En 1999, l’horizon professionnel se dégage à nouveau grâce à Francine Pairon, à l’époque grande prêtresse du département  » Mode[s]  » de La Cambre, qui l’invite à exposer sa superbe collection baptisée  » Ma-dame Butterfly  » au sein de l’école. La presse le redécouvre, les acheteuses parisiennes s’intéressent au cas Guerra et la prestigieuse boutique Maria Luisa lui offre l’opportunité d’installer quelques silhouettes dans ses vitrines lors des défilés parisiens. Les rédactrices de mode françaises s’emballent, ses robes font la Une des magazines de mode et Michaël vend même quelques silhouettes à l’une et l’autre personnalité du Gotha. En plein décollage, le créateur belge s’effondre.  » J’ai pris peur, reconnaît-il aujourd’hui. Tout allait trop vite. Je devais affronter les caprices des clientes et surtout une série de problèmes de production. J’étais dépassé, découragé et j’ai sombré dans une véritable crise de panique. J’ai même arrêté de coudre pendant un an. En fait, je n’étais pas prêt et je me suis surtout rendu compte d’une chose : La Cambre ne prépare absolument pas ses élèves à la réalité du marché. On ne reçoit aucune information sur nos droits de base, ni même quelques no- tions élémentaires de marketing. C’est lamentable et je le regrette vraiment.  »

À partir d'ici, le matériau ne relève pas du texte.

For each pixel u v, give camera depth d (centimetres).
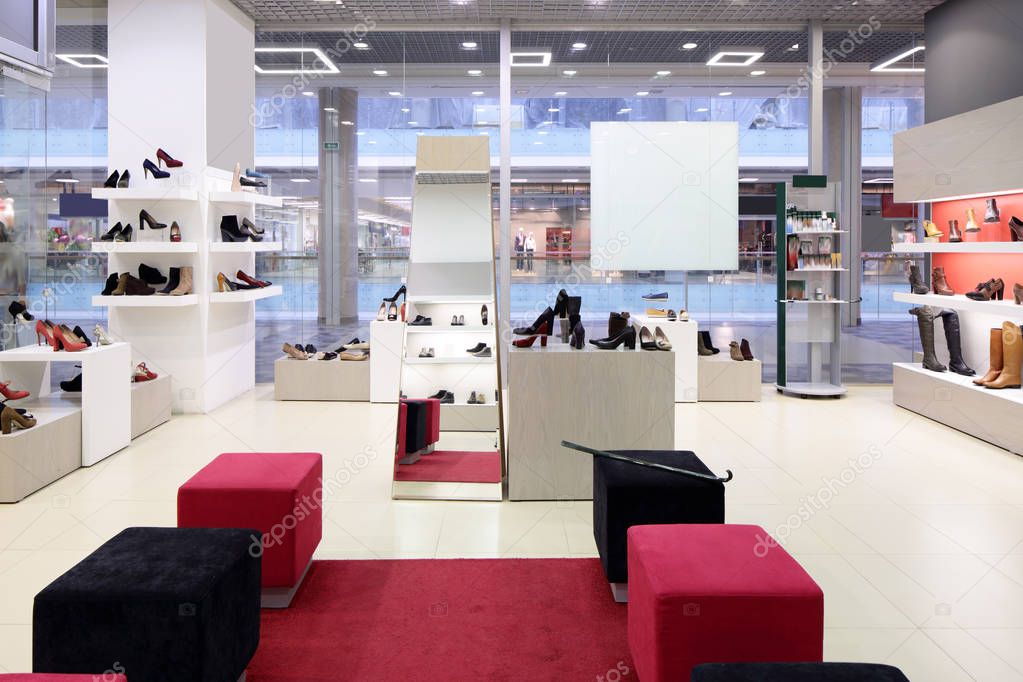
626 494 342
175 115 739
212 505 336
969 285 769
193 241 742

Retour à la case départ. Retour à Andenne, au milieu des champs et des bois. Michael s’isole et fait le point, loin du brouhaha parisien. Il garde quelques robes et lacère celles qu’il ne supporte plus. Petit à petit, il remonte la pente avec l’aide d’un couple d’amis qui lui redonne con-fiance et organise lentement son retour sur la planète mode. Le couturier finit par reprendre goût au vêtement et à la création. Mieux, il passe à nouveau des heures à construire des robes étourdissantes de beauté et de raffinement. Dédiée à  » Diane, la déesse de la chasse, qui aurait rencontré la jeune Sissi en pleine Forêt-Noire  » (sic), sa dernière collection en date jongle une fois de plus avec les perles et les broderies millimétrées sur fond de satin cuir. En octobre 2002, Michaël l’expose dans le cadre du Parcours de Stylistes de Modo Bruxellæ et reçoit la récompense la plus juste de l’événement : le prix du Public.

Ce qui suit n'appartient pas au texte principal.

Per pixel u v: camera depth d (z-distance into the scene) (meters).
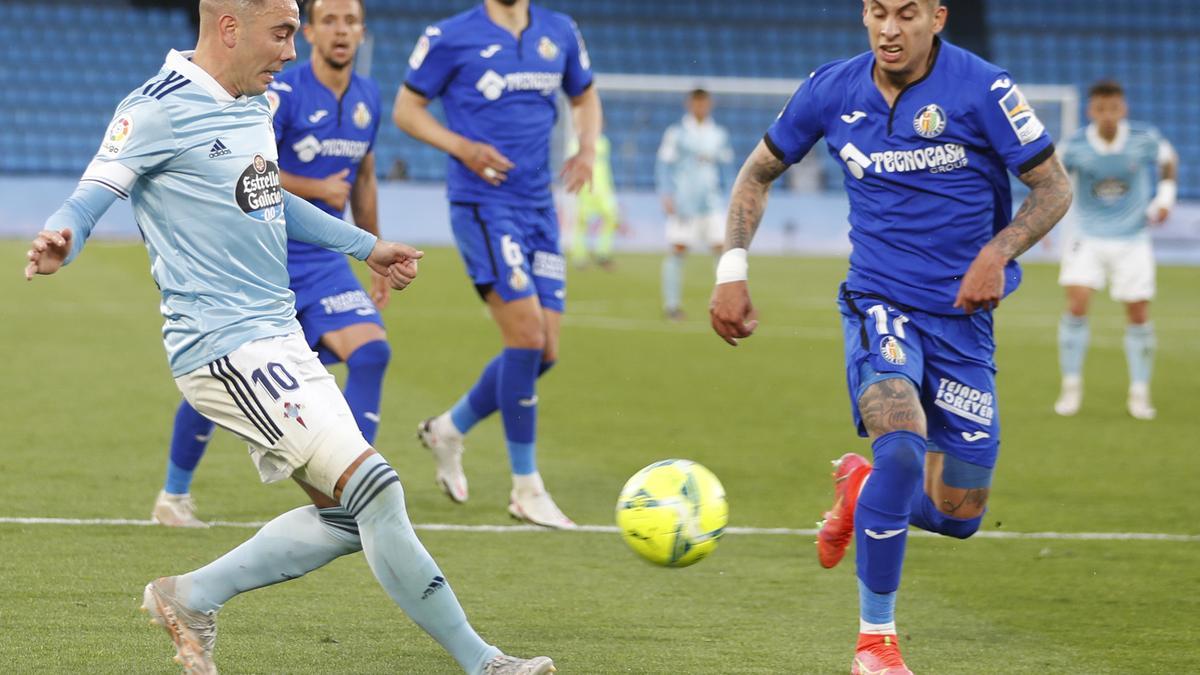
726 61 65.88
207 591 7.57
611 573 10.80
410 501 13.46
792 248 53.62
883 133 8.95
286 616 9.24
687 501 8.16
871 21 8.70
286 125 11.98
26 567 10.26
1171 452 17.00
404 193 51.19
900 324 8.84
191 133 7.20
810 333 29.30
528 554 11.41
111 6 62.34
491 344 26.05
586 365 24.02
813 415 19.38
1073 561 11.48
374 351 11.63
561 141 48.59
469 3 64.81
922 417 8.36
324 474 7.21
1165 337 30.44
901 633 9.30
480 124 13.32
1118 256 19.86
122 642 8.44
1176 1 68.00
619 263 47.16
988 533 12.54
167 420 17.34
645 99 58.94
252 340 7.28
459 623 7.28
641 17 66.44
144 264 39.72
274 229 7.51
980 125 8.82
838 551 9.91
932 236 8.98
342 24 11.86
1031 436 18.12
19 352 23.05
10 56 59.72
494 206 13.18
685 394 21.05
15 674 7.77
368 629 8.97
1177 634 9.30
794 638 9.05
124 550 10.91
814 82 9.29
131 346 24.25
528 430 12.60
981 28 66.44
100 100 59.31
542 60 13.45
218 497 13.10
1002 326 32.25
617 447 16.61
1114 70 65.81
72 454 14.94
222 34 7.30
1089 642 9.08
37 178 50.38
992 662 8.60
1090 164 19.67
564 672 8.20
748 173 9.50
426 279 38.97
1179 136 63.91
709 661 8.48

Revigoré par cet intérêt soudain des foules passionnées de mode, le créateur repart aujourd’hui à l’assaut de ses rêves d’antan, bien décidé à rattraper le temps perdu. Objectif premier : peaufiner cette brillante collection pour mieux exposer son travail dans les vitrines parisiennes et, pourquoi pas, internationales de quelques boutiques branchées. Cette fois, Michaël est mieux entouré et se sent prêt à affronter les contingences de production qu’il fuyait jadis. La renaissance s’opère. Lentement, mais sûrement.